Friday, July 12, 2019

Gator Raid: CRAWL

Crawl is a tight, smartly constructed creature feature. Running a trim 87 minutes, it gets its premise set up fast, the better to spend most of the time milking every last jolt out of it. In short order, Michael and Shawn Rasmussen's tidy screenplay places a Floridian collegiate swimmer (Kaya Scodelario) and her handyman dad (Barry Pepper) in the crawlspace of the old family home with a hurricane howling towards them and an alligator slithering down the stairs. They’re doubly trapped, water rising and gator stalking. The entire narrative thrust of the film is hoping the pair will make it out alive. There's some attention paid to the father-daughter dynamic and their prickly estrangement, but it takes an obvious background place behind their immediate dangers. That the house rapidly getting swallowed up by the angry waters is on the market as a result of the dad's contentious divorce is a fine character detail dovetailing with the plot, seeing as the characters will have to escape not just the building, but these bad feelings in order to reconcile. Nevertheless, it's almost exclusively about the predicament involving the gator threatening to gobble them up.

The movie is compelling and entertaining, with fine physical distress and desperation played out in close quarters and sweaty closeups. The story is shaped to exploit every best option they have for escape. Given that one’s an expert swimmer and the other has a fully-stocked tool belt, they’re better equipped than most. We watch as they pick a plan, then follow it as far as they can until — WHAM! — that option, too, is closed off. Back to square one. Find the next best way out. Try again. It’s a procedural one-thing-after-another thriller that builds and builds with a fun sense of “ugh, what now!?” around every corner. The gator’s presence is convincing. Its gory chomps (the only reason the movie is R) are considerable — a Best Makeup contender, if you ask me. The harrowing sound design is all eerie splashes and a constant backbeat of howling, pounding winds and rain. And the jump scares and swimming tension are expertly doled out.

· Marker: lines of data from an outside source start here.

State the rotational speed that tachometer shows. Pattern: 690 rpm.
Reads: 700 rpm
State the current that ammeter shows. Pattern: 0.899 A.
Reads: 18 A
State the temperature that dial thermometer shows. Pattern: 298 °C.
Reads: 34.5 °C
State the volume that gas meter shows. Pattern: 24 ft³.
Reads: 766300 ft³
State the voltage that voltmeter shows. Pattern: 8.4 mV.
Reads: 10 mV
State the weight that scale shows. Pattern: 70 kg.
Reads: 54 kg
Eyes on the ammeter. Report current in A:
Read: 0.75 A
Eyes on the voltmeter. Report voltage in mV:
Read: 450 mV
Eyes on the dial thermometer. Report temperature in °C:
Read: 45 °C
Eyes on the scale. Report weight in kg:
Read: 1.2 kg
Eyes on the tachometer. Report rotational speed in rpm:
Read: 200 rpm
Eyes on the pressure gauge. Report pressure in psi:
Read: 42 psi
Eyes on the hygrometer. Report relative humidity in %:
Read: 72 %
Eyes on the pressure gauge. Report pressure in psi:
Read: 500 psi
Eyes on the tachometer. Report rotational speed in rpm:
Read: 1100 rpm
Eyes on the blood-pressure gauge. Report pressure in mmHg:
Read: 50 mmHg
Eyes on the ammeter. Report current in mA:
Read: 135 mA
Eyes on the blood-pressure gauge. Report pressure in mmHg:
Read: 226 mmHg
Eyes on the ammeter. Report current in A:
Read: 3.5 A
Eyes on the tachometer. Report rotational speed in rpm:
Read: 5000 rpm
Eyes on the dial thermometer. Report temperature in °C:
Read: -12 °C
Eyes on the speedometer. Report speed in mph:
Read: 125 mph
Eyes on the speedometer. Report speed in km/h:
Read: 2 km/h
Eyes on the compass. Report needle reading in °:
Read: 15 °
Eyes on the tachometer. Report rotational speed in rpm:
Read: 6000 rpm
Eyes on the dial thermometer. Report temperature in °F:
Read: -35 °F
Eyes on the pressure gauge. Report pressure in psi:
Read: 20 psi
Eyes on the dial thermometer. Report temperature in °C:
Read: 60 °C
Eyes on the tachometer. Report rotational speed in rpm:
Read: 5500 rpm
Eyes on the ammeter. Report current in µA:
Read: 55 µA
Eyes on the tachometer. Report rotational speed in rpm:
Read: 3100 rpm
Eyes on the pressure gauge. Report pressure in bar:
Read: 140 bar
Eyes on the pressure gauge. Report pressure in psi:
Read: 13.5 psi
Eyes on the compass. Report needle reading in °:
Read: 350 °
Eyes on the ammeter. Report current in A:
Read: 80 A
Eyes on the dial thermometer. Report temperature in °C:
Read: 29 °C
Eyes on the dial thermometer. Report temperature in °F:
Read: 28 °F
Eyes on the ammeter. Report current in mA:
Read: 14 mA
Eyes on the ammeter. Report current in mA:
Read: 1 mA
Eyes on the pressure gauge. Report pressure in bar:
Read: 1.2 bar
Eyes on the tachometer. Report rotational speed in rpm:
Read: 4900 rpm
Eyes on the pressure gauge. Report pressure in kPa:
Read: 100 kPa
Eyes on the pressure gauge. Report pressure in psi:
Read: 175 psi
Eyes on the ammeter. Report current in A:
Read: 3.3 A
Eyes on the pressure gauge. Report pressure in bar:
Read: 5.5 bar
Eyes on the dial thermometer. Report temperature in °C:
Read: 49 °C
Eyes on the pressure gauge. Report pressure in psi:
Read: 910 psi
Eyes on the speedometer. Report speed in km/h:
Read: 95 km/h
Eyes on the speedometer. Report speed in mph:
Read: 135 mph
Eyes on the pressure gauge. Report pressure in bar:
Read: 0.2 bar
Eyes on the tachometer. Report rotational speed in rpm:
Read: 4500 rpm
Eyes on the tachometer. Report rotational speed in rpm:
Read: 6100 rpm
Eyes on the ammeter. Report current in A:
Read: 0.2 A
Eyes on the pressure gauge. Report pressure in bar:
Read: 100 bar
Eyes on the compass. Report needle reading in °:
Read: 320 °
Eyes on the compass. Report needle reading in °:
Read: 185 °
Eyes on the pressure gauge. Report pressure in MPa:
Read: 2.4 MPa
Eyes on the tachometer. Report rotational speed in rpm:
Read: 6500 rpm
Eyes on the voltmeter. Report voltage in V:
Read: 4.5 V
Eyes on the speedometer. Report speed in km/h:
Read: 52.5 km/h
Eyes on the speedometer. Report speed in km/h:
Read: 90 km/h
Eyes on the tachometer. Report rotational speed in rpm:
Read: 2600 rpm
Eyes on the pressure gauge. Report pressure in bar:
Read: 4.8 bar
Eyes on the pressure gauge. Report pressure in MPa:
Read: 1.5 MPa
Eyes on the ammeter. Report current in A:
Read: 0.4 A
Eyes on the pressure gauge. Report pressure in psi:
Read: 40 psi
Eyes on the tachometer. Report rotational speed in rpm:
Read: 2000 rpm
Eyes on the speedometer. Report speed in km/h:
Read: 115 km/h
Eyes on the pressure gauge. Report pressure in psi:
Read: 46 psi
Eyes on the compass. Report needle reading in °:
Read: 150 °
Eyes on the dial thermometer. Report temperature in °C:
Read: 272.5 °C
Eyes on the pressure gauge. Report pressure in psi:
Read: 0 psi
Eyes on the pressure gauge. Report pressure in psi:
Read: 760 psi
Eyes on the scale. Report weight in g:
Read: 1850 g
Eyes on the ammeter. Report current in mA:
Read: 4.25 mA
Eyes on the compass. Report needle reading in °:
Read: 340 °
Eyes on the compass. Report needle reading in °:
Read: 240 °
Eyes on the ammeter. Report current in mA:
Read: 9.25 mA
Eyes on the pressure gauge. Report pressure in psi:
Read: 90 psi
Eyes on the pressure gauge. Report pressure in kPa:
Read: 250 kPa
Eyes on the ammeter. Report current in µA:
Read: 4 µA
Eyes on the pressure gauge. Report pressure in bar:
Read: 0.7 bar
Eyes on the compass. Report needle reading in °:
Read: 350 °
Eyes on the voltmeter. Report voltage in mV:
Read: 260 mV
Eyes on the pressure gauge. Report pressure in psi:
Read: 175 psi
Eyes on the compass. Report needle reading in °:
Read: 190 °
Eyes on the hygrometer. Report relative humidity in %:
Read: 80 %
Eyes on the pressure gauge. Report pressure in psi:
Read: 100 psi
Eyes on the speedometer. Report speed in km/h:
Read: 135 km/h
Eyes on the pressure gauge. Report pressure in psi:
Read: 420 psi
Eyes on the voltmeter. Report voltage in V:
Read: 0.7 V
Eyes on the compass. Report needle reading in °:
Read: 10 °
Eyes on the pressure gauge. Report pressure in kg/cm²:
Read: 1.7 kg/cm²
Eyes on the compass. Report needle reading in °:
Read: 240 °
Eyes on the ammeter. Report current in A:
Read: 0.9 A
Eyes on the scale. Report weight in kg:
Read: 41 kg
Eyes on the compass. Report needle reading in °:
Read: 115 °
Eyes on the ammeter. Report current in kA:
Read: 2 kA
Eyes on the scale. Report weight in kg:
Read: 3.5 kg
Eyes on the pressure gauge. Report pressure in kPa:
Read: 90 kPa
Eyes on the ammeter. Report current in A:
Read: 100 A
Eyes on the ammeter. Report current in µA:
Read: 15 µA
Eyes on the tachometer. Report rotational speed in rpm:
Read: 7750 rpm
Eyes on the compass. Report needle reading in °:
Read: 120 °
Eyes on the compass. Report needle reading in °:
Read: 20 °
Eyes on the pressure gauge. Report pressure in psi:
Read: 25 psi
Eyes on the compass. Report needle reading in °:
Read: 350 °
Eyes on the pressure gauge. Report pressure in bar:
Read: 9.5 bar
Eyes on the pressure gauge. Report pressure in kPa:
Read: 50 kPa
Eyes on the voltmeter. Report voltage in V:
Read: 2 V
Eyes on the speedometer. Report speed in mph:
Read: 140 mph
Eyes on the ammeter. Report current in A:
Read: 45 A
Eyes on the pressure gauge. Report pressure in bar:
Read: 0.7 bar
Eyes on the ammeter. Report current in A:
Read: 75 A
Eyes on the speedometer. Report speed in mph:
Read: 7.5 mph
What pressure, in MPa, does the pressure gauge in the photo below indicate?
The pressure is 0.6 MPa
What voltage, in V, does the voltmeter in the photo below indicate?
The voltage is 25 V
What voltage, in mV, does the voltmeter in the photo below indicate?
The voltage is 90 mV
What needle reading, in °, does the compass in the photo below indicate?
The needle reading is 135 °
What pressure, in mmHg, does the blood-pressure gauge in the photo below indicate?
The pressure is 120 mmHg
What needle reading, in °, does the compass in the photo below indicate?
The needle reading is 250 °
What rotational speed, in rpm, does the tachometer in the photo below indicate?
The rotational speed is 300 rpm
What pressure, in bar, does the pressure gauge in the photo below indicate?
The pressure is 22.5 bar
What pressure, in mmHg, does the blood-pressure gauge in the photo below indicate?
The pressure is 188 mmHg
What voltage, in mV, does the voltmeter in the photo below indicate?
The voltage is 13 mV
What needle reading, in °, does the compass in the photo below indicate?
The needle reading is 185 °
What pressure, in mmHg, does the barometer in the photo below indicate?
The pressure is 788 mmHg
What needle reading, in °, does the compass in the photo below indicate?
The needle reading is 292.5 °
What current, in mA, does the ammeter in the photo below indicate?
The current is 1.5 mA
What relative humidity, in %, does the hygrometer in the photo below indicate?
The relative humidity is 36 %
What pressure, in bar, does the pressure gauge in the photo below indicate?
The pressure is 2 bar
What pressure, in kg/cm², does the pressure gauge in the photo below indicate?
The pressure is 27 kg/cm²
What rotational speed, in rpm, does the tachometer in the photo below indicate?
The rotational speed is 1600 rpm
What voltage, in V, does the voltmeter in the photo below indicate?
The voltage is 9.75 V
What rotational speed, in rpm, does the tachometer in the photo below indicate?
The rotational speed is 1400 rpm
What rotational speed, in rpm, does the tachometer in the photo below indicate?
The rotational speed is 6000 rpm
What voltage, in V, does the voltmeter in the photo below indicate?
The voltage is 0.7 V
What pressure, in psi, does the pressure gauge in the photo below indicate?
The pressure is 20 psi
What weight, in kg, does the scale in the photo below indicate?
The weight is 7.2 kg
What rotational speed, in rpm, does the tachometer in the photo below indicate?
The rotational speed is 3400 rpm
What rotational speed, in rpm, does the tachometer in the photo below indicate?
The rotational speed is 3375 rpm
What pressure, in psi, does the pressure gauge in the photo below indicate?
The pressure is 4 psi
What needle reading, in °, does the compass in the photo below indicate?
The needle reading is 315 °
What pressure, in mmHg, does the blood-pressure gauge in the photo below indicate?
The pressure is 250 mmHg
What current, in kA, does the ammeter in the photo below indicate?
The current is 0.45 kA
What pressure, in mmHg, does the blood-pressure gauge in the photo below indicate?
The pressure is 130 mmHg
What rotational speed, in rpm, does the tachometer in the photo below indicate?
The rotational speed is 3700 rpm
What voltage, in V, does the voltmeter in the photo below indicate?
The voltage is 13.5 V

Director Alexandre Aja, who may never elevate material (give him a junk screenplay like Piranha 3D and you’ll get a junk movie), but who is a perfectly competent realizer of movies, does his best work here. He’s manipulating tension and surprise, often keeping the focus on his actors' wide-eyed expressions of panicked thought, and maintaining visual interest in a contained environment. All involved make the simple premise last just long enough to satisfy. It’s exactly what it promises on the tin.